Bereits als Kinder wurden die Medici-Sprößlinge in dieser Pose abgebildet: So sehen wir etwa auf einem Bild Tiberio Titis den kleinen Francesco di Fernando I. als Vierjährigen - oder noch jünger Cosimo III. in einer Darstellung des flämischen Malers Justus Sustermans.

Herausragende Werke findet man in der Schau selten. Eines der schönsten Exponate hängt gleich zu Beginn der Ausstellung. Es ist ein Porträt des Kardinals Bernardo Dovizi da Bibbiena - gemalt von keinem geringeren als von Raffael. Der Medici-Papst Leo X., Sohn Lorenzo il Magnificos, sah in dem jungen Raffaello aus Urbino die Verkörperung seiner humanistischen Ideale und überhäufte ihn mit Aufträgen. Das in der Ausstellung präsentierte Bild zeichnet sich durch farbliche und formale Reduktion, einen klaren Bildaufbau und eine sensible, psychologische Darstellung des Kardinals aus. Bibbiena war einer der führenden Humanisten Italiens und Lehrer des späteren Papstes Leo. Er hatte enge Beziehungen zu Raffael, wollte ihn mit seiner Nichte Maria Dovizi verheiraten - doch diese starb vor der Hochzeit. Bibbiena gilt als Verfasser des ersten in italienischer Prosa geschriebenen Theaterstücks "La Calandria" Länger stehen bleibt man auch bei einem lebendigen Bild mit dem Titel "Der Friede". Eine Frau mit nacktem Oberkörper, die großzügige Bildkomposition mit der Betonung der Diagonale und eine ungewöhnliche Farbigkeit lassen sofort erkennen, daß es sich um kein Porträt der Medici-Familie handeln kann. Es ist eine nicht uninteressante allegorische Darstellung des bisher wenig beachteten Barockmalers Simone Pignoni.

Im Umfeld der Porträtanhäufung fallen Kleinplastiken wie die "Venus nach dem Bade" von Giambologna einprägsam auf. Die bronzene Kleinstatue des manieristischen Bildhauers stammt jedoch ohnehin aus dem Bestand der Wiener Kunstkammer. An die 90 Arbeiten wurden für die Wiener Schau aus Eigenbeständen ergänzend zu den bereits in der Münchner Hypo-Kunsthalle gezeigten Werken hinzugefügt. In Erinnerung bleibt eine weitere manieristische Kleinskulptur: Benventuo Cellinis mythologische Statuette "Ganymed" aus dem Bargello in Florenz gehört in ihrer Leichtigkeit und Eleganz zu den besten Objekten.
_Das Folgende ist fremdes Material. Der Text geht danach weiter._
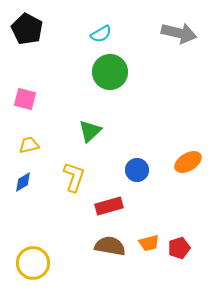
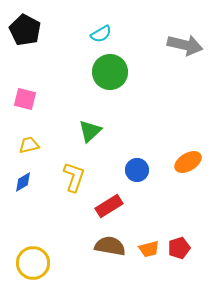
black pentagon: moved 2 px left, 1 px down
gray arrow: moved 6 px right, 12 px down
red rectangle: rotated 16 degrees counterclockwise
orange trapezoid: moved 6 px down
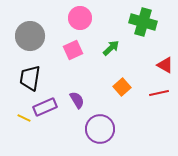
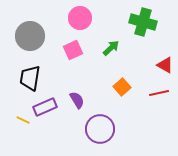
yellow line: moved 1 px left, 2 px down
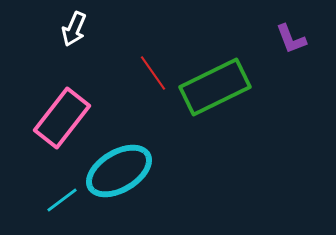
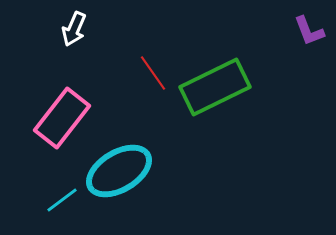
purple L-shape: moved 18 px right, 8 px up
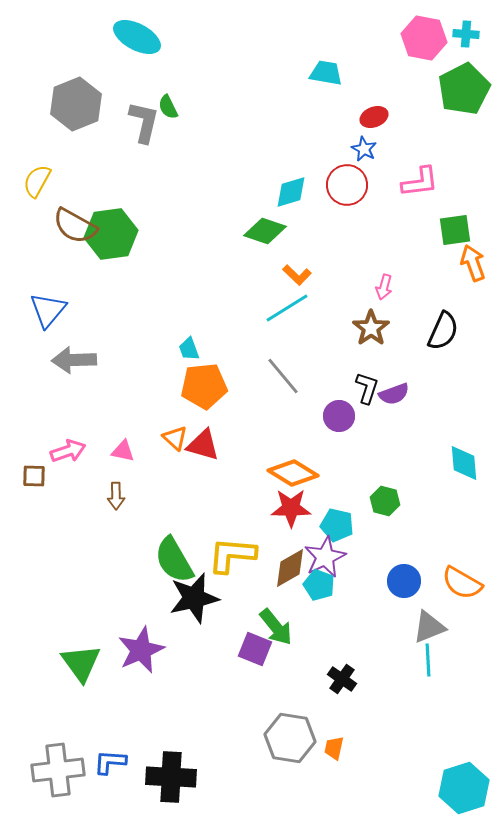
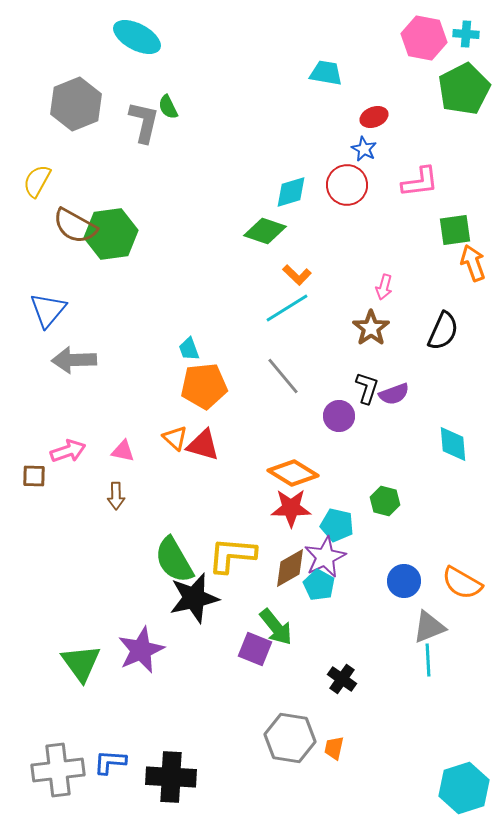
cyan diamond at (464, 463): moved 11 px left, 19 px up
cyan pentagon at (319, 585): rotated 8 degrees clockwise
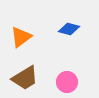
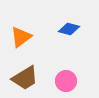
pink circle: moved 1 px left, 1 px up
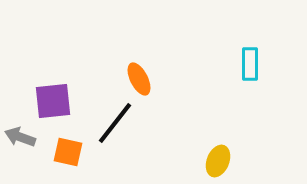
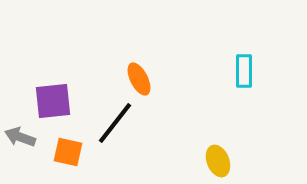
cyan rectangle: moved 6 px left, 7 px down
yellow ellipse: rotated 44 degrees counterclockwise
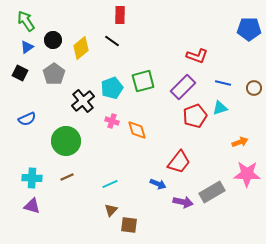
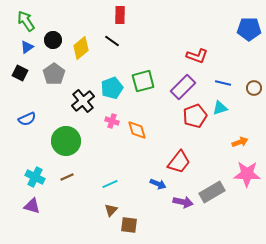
cyan cross: moved 3 px right, 1 px up; rotated 24 degrees clockwise
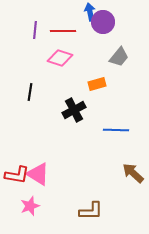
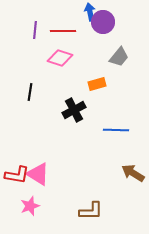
brown arrow: rotated 10 degrees counterclockwise
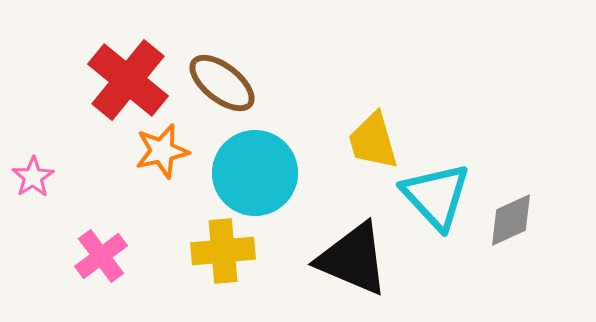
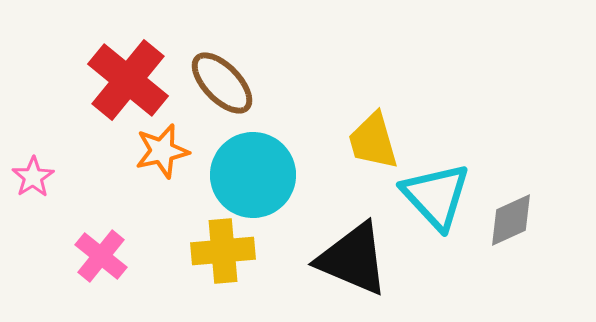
brown ellipse: rotated 8 degrees clockwise
cyan circle: moved 2 px left, 2 px down
pink cross: rotated 14 degrees counterclockwise
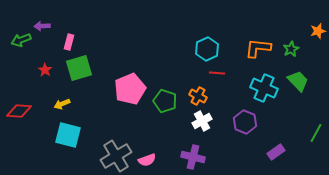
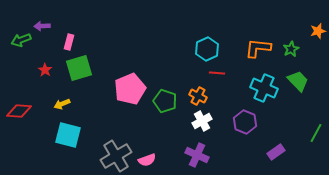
purple cross: moved 4 px right, 2 px up; rotated 10 degrees clockwise
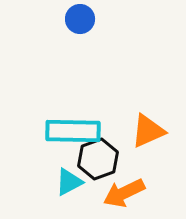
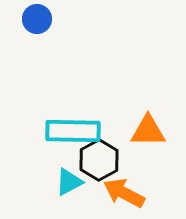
blue circle: moved 43 px left
orange triangle: rotated 24 degrees clockwise
black hexagon: moved 1 px right, 1 px down; rotated 9 degrees counterclockwise
orange arrow: rotated 54 degrees clockwise
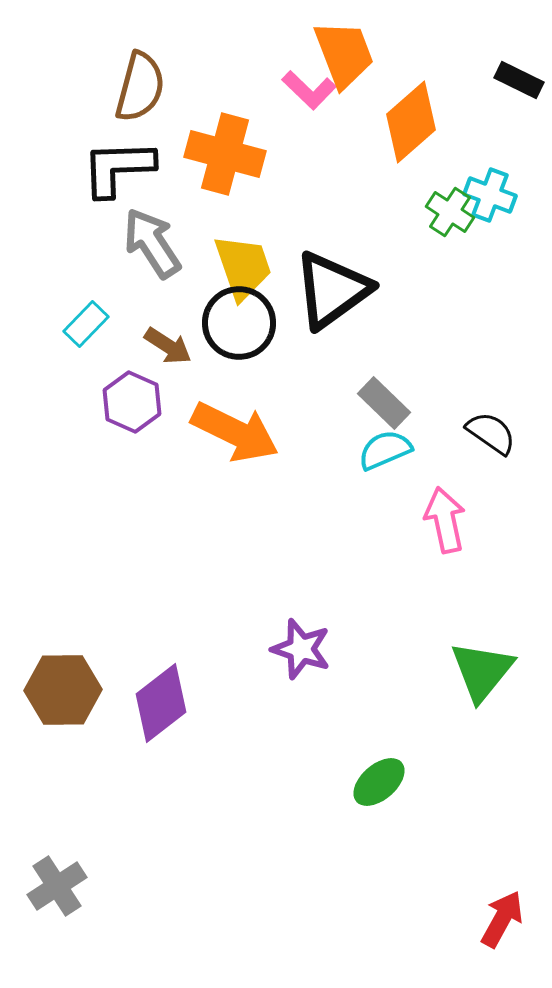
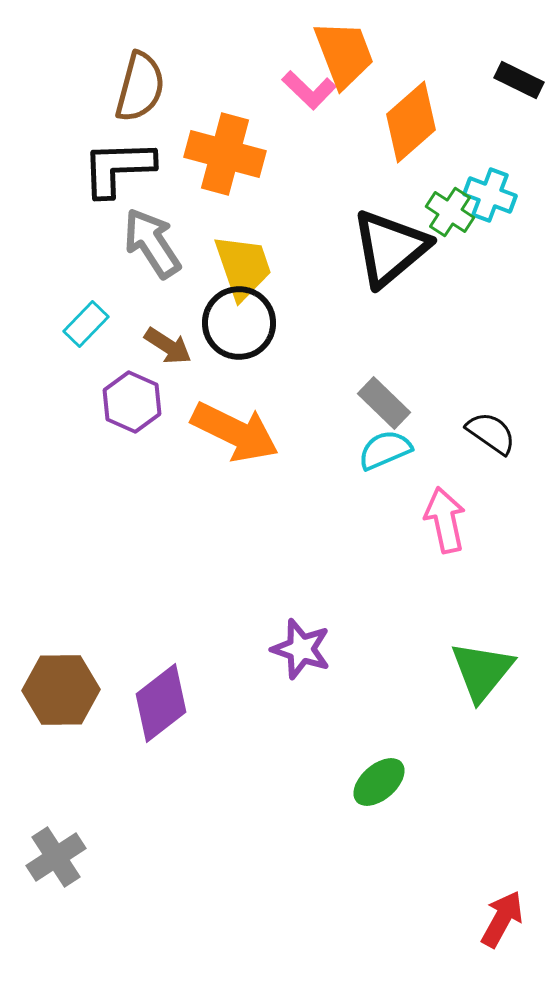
black triangle: moved 58 px right, 42 px up; rotated 4 degrees counterclockwise
brown hexagon: moved 2 px left
gray cross: moved 1 px left, 29 px up
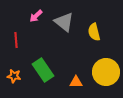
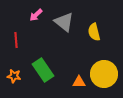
pink arrow: moved 1 px up
yellow circle: moved 2 px left, 2 px down
orange triangle: moved 3 px right
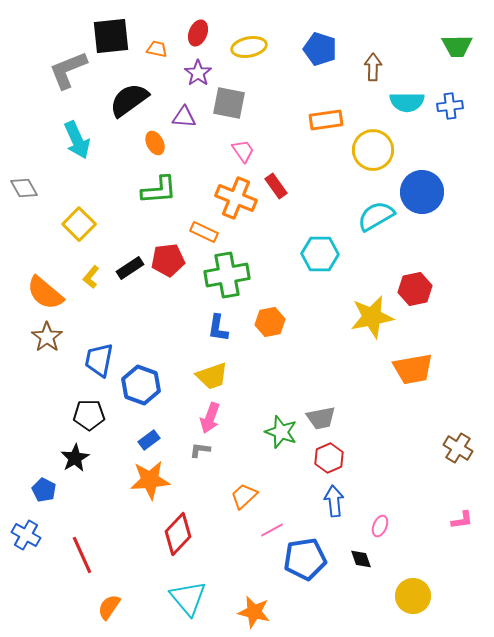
Sehenswert sind auch einige kunsthandwerkliche Leihgaben aus dem "Museo degli Argenti": etwa die Lapislazuli-Schalen im florentinischen Stil - Meisterwerke aus den Werkstätten toskanischer Edelsteinschneider. Insgesamt aber enttäuscht die Ausstellung ein wenig. Dies liegt an der Konzentration auf die Personendarstellungen, am Fehlen künstlerisch hochkarätiger Werke, an der wenig aufregenden Konzeption und der unzeitgemäßen Ausstellungsgestaltung. Eine Reise nach Florenz bleibt immer noch als Alternative.

Bis 6. Juni 1999.

Kunsthistorisches Museum im Palais Harrach, 1010 Wien, Freyung 3, täglich 10 bis 18 Uhr.